The Portrait of a
Formerly Homeless Man: James Jude Patton
by
Jim Patton
My name is Jim.
After more than 17 years of family abuse and neglect and a nervous
breakdown I became homeless. I
stayed homeless because I had no marketable job skills. Here is one story of my odyssey. It was March of 1985, I was in Savannah Georgia.
After staying my first 2 nights in a winter emergency shelter, the winter
emergency shelter closed because it was the first day of spring and technically
winter was over even though it was still cold enough to see your breath. There
were no Catholic shelters in the city at that time. The emergency shelter was
well heated, newly renovated, but there was petty thievery and to solve that
problem more supervision would be needed. The
thievery was done by members of a homeless street gang.
While in Savannah a policeman told me that street gangs were becoming a
problem and that there were 3 gangs in the city.
No food was ever served in the emergency shelter.
As far as missions go it was a good mission. I realized that I needed help for my emotional illness, so I
sought help from the local government. I
was told by an intake worker that after a week I could be in an apartment.
I found out that there was another mission in the city.

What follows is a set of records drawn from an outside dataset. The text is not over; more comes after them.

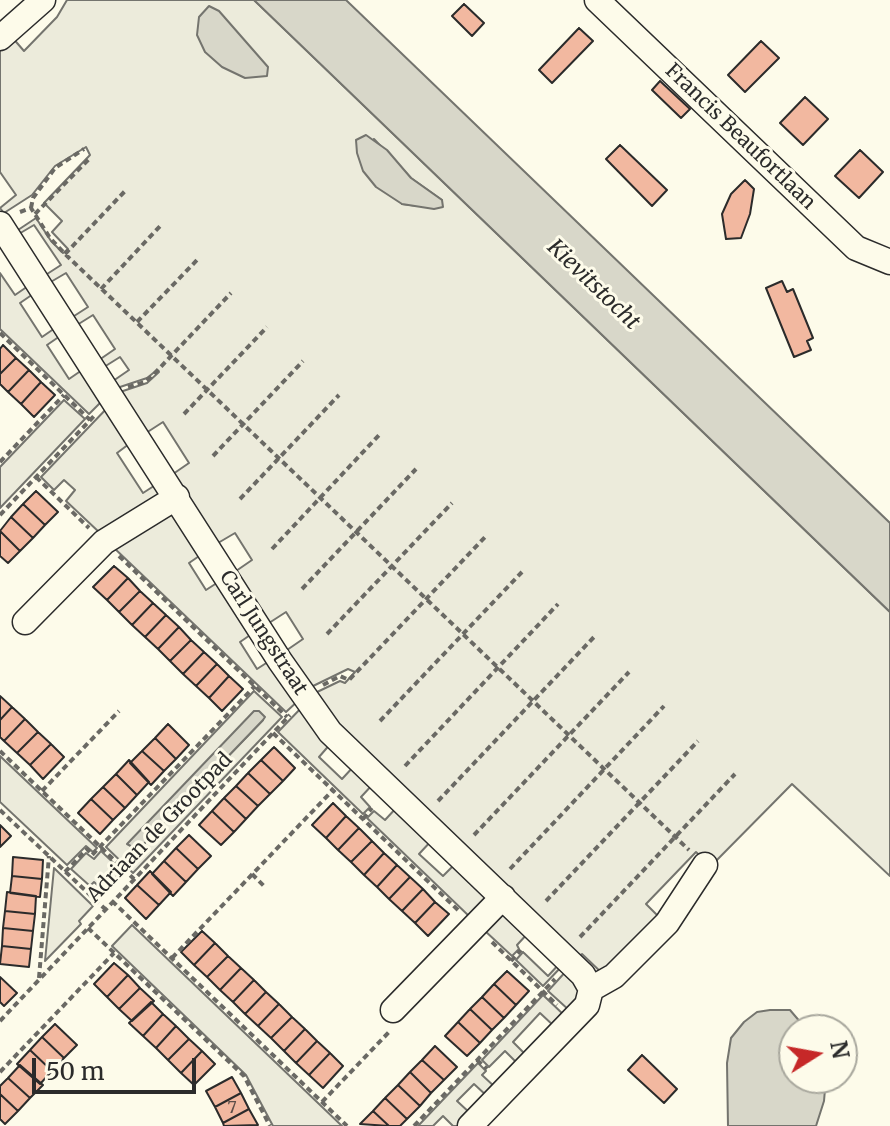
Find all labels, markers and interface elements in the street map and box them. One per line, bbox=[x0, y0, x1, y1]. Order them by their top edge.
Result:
street label: Francis Beaufortlaan bbox=[660, 59, 820, 215]
water label: Kievitstocht bbox=[541, 235, 645, 335]
street label: Carl Jungstraat bbox=[214, 566, 312, 700]
street label: Adriaan de Grootpad bbox=[82, 748, 238, 908]
north arrow bbox=[778, 1014, 858, 1094]
text: N bbox=[824, 1039, 855, 1061]
scale bar bbox=[36, 1042, 200, 1092]
text: 50 m bbox=[46, 1056, 105, 1087]
house number: 7 bbox=[227, 1098, 237, 1118]

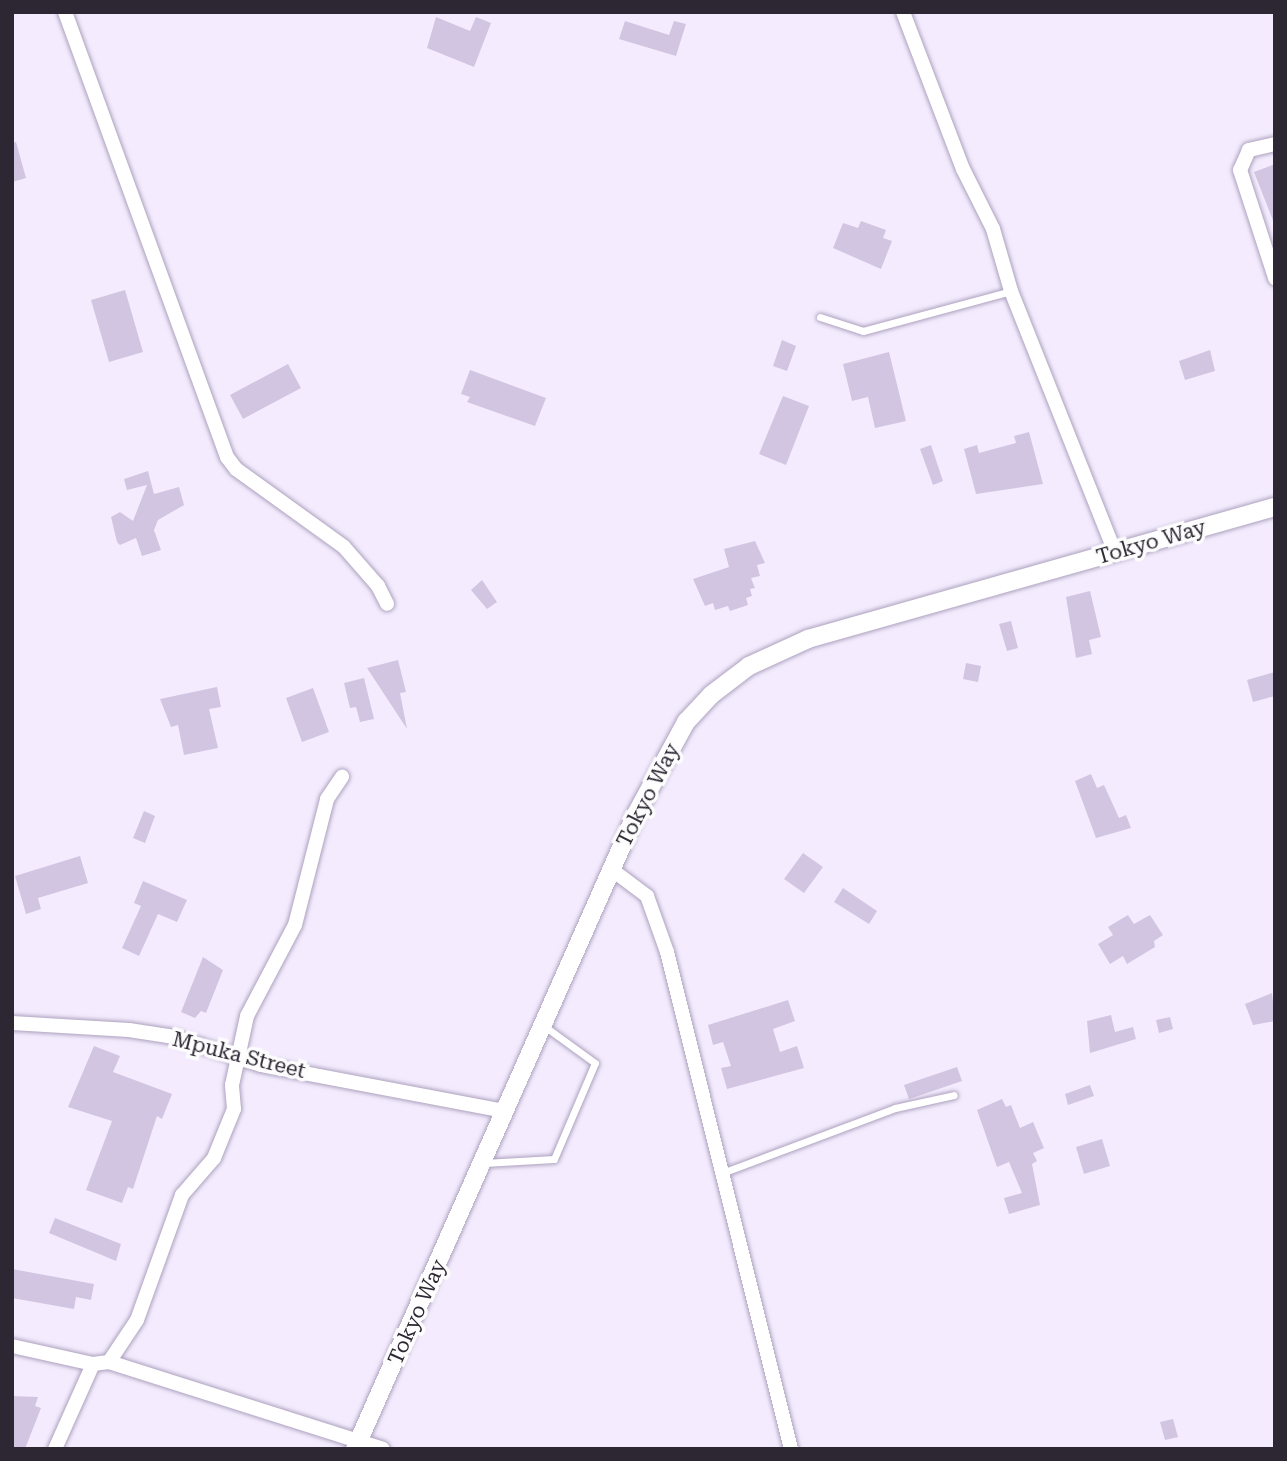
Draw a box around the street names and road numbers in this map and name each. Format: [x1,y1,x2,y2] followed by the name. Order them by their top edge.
[1093,514,1209,570] street label: Tokyo Way
[611,739,685,851] street label: Tokyo Way
[170,1026,308,1084] street label: Mpuka Street
[383,1255,451,1369] street label: Tokyo Way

It seemed that after more than two and a half years of homelessness I
would get off the streets into permanent housing.
But it was not to be.
The rescue mission had a policy of waking up the clients 4 times during
the night for one half hour of prayer. Bedtime
was at eight-thirty. The staff then
woke up the transients up at nine, twelve midnight, three a.m., and six. At
seven a.m. the staff woke up the homeless clients to vacate the mission. There
were no beds in the mission. The
homeless slept on wooden church pews. There were no cushions or pillows, nor
were there any blankets. The staff,
who were not homeless had coffee and doughnuts for breakfast.
The homeless ate no breakfast. The
homeless also ate no dinner. There
was a lunch at a local soup kitchen. The
food was not hot. There were no
seconds. After my second night in
the religious rescue mission I suffered so badly from sleep deprivation that I
did not know what day it was, and I did not know the day of the month.
I remember saying to myself that I had to take what was left of my mind
and get out of here. The local government employees tried their best to get me
off the streets and get me help for my emotional illness.
I saw a psychiatrist, courtesy of the local government of Savannah.
I, like so many others, did not get out of the homeless trap because I
was afraid I would be put in a psychiatric hospital.
I was also in a great deal of denial. I finally got help in another city.